Computer science is the focus of NewBoCo’s education initiatives, but the organization also has partnerships through which students can see how technology is integrated into science and health care careers. Dahlby said that kind of exposure is valuable, as school subjects are traditionally siloed and appear disparate rather than interconnected.

“The English studies are over here, and the math is over here and science is also separate,” she said. “All of those [subjects] are kind of pulled out; there are different teachers and different times dedicated to them, so that gives the perception that all of these things are separate and they don’t necessarily go together.”

By “cross-pollinating” concepts from different fields in computer science education programs, Dahlby said students can discover careers that fit their passions and skill sets better than the traditional conceptions of technology jobs.

For companies adapting to the current gaps in their workforces, Wyngarden said there is a similar concept emerging of companies cross-training existing employees to fill open technology roles. Oftentimes, in six months to a year, an employee who already knows the company’s processes can be prepared to step into a new role.

On the other hand, Wyngarden said companies should also rethink recruitment strategies and ensure they’re intentionally reaching out to potential candidates.

He said some companies in the Cedar Rapids and Iowa City areas are going through NewBoCo to connect with students completing coding programs. Even when students are in middle or high school, companies can introduce themselves and make students aware of their business.

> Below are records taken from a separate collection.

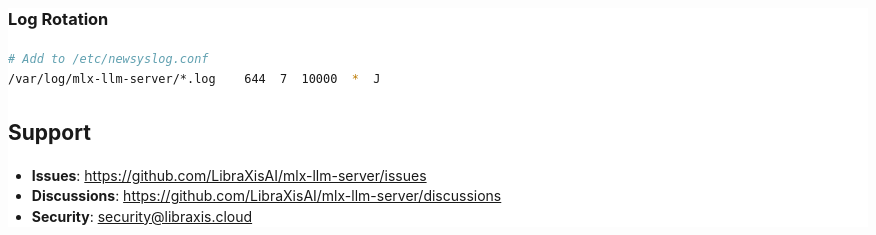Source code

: ### Log Rotation

```bash
# Add to /etc/newsyslog.conf
/var/log/mlx-llm-server/*.log    644  7  10000  *  J
```

## Support

- **Issues**: https://github.com/LibraXisAI/mlx-llm-server/issues
- **Discussions**: https://github.com/LibraXisAI/mlx-llm-server/discussions
- **Security**: security@libraxis.cloud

Additionally, the rise of hybrid and work-from-home models presents both an opportunity and a danger in terms of hiring, Wyngarden said, as Iowa tech workers could choose to work remotely for an out-of-state company, but local companies could also recruit from other states.

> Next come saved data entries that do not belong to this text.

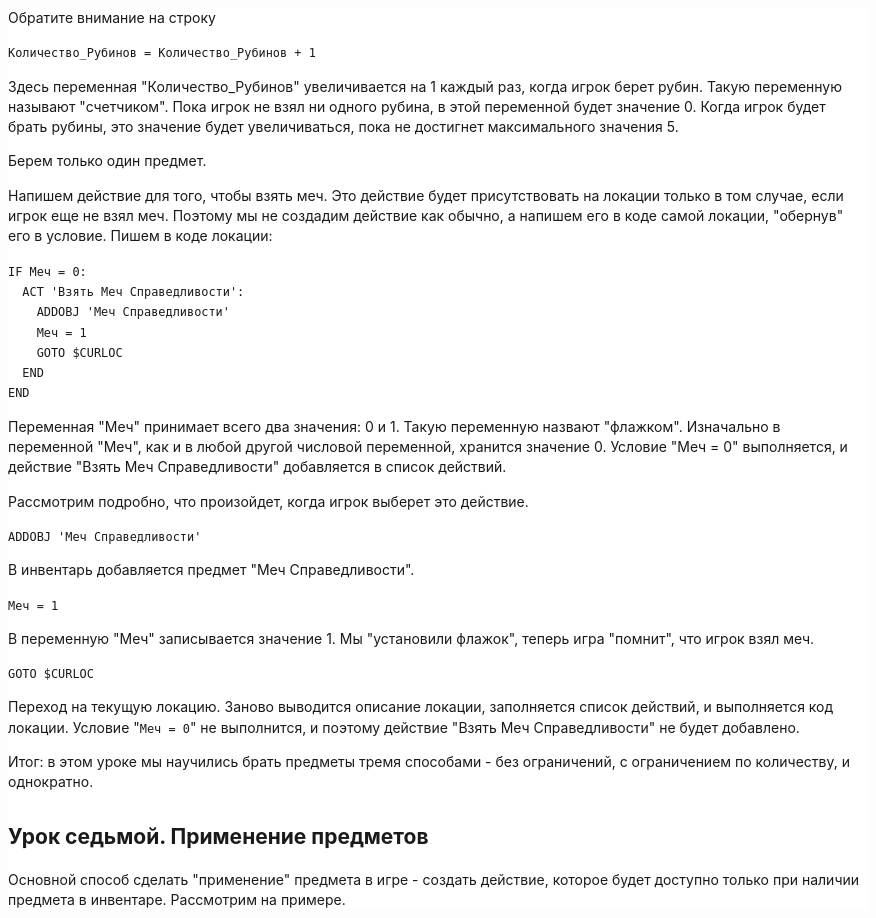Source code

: Обратите внимание на строку

```qsp
Количество_Рубинов = Количество_Рубинов + 1
```

Здесь переменная "Количество_Рубинов" увеличивается на 1 каждый раз, когда игрок берет рубин. Такую переменную называют "счетчиком". Пока игрок не взял ни одного рубина, в этой переменной будет значение 0. Когда игрок будет брать рубины, это значение будет увеличиваться, пока не достигнет максимального значения 5.

Берем только один предмет.

Напишем действие для того, чтобы взять меч. Это действие будет присутствовать на локации только в том случае, если игрок еще не взял меч. Поэтому мы не создадим действие как обычно, а напишем его в коде самой локации, "обернув" его в условие. Пишем в коде локации:

```qsp
IF Меч = 0:
  ACT 'Взять Меч Справедливости':
    ADDOBJ 'Меч Справедливости'
    Меч = 1
    GOTO $CURLOC
  END
END
```

Переменная "Меч" принимает всего два значения: 0 и 1. Такую переменную назвают "флажком". Изначально в переменной "Меч", как и в любой другой числовой переменной, хранится значение 0. Условие "Меч = 0" выполняется, и действие "Взять Меч Справедливости" добавляется в список действий.

Рассмотрим подробно, что произойдет, когда игрок выберет это действие.

```qsp
ADDOBJ 'Меч Справедливости'
```

В инвентарь добавляется предмет "Меч Справедливости".

```qsp
Меч = 1
```
В переменную "Меч" записывается значение 1. Мы "установили флажок", теперь игра "помнит", что игрок взял меч.

```qsp
GOTO $CURLOC
```

Переход на текущую локацию. Заново выводится описание локации, заполняется список действий, и выполняется код локации. Условие "`Меч = 0`" не выполнится, и поэтому действие "Взять Меч Справедливости" не будет добавлено.

Итог: в этом уроке мы научились брать предметы тремя способами - без ограничений, с ограничением по количеству, и однократно.

## Урок седьмой. Применение предметов

Основной способ сделать "применение" предмета в игре - создать действие, которое будет доступно только при наличии предмета в инвентаре. Рассмотрим на примере.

For these reasons, another resounding theme on the tech workforce panel was to bridge disconnects between education and businesses and build up partnerships.

“Industry doesn’t know what to do with education, and education doesn’t know what to ask the industry … so the first step is to reach out to someone, anyone,” Dahlby said.

Wyngarden echoed support for reaching out on the panel, telling the education professionals in the audience that every company has its “technology person” who will be their starting point to build out a partnership.

With high school enrollment in technology courses down 21% between 2011-12 and 2019-20, according to the Iowa STEM Evaluation Report, simply more exposure to what a technology career can be through classroom or work site visits “makes a difference,” Wyngarden said.

Students aren’t the only ones who can benefit from industry partnerships. Teachers need their support as well to help students find their paths.

Dahlby said there is a growing challenge in education as more teachers retire, and that is one reason why NewBoCo provides professional development for local school districts. Through teacher externships, educators pair with industry employees and gain industry knowledge firsthand, which they can take and integrate into their teaching.

The next stride for STEM education in Iowa is the requirement for all schools to offer computer science curriculum by 2024. Dahlby said in the long term Iowa will be able to evaluate this action’s impact on the workforce when those students start to graduate.

The needs of the technology workforce will keep evolving, just as technology itself does, Wyngarden said, and Iowa has done a good job of evolving with it, but it needs to continue.

He said Iowa can keep up by redefining what a technology job is and ensuring that students see themselves represented in the workforce.

“I think reframing that narrative [that] health care workers are technology professionals, agricultural and farmer workers are technology professionals, and certainly manufacturing workers are technology professionals, I think if we can tell that story a little bit more, that helps us because then instead of saying technology is just a specific industry, we’re saying technology is a through line that goes through all the industries,” he said.